#### What is needed:
Copy every record that follows, word for word.

Items from a data source
━━━━━━━━━━━━━━━━━━━━━━━━━━━━━━

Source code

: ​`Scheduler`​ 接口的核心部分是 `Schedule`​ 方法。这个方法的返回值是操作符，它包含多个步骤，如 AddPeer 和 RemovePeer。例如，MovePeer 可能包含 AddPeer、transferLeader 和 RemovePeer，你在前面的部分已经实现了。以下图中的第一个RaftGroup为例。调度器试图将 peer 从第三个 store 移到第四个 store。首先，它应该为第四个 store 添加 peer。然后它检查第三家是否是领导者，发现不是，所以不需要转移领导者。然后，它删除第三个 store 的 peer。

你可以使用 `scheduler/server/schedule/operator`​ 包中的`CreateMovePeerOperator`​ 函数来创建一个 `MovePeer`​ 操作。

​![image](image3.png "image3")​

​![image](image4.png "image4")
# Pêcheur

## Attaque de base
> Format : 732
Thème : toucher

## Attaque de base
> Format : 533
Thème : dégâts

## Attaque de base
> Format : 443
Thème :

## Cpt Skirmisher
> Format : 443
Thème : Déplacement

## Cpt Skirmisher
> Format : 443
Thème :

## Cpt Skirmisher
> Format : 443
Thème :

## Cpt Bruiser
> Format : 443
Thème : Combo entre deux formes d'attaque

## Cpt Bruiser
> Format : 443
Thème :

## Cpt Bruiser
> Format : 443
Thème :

━━━━━━━━━━━━━━━━━━━━━━━━━━━━━━

#### Written reply:
Source code

: ​`Scheduler`​ 接口的核心部分是 `Schedule`​ 方法。这个方法的返回值是操作符，它包含多个步骤，如 AddPeer 和 RemovePeer。例如，MovePeer 可能包含 AddPeer、transferLeader 和 RemovePeer，你在前面的部分已经实现了。以下图中的第一个RaftGroup为例。调度器试图将 peer 从第三个 store 移到第四个 store。首先，它应该为第四个 store 添加 peer。然后它检查第三家是否是领导者，发现不是，所以不需要转移领导者。然后，它删除第三个 store 的 peer。

你可以使用 `scheduler/server/schedule/operator`​ 包中的`CreateMovePeerOperator`​ 函数来创建一个 `MovePeer`​ 操作。

​![image](image3.png "image3")​

​![image](image4.png "image4")
# Pêcheur

## Attaque de base
> Format : 732
Thème : toucher

## Attaque de base
> Format : 533
Thème : dégâts

## Attaque de base
> Format : 443
Thème :

## Cpt Skirmisher
> Format : 443
Thème : Déplacement

## Cpt Skirmisher
> Format : 443
Thème :

## Cpt Skirmisher
> Format : 443
Thème :

## Cpt Bruiser
> Format : 443
Thème : Combo entre deux formes d'attaque

## Cpt Bruiser
> Format : 443
Thème :

## Cpt Bruiser
> Format : 443
Thème :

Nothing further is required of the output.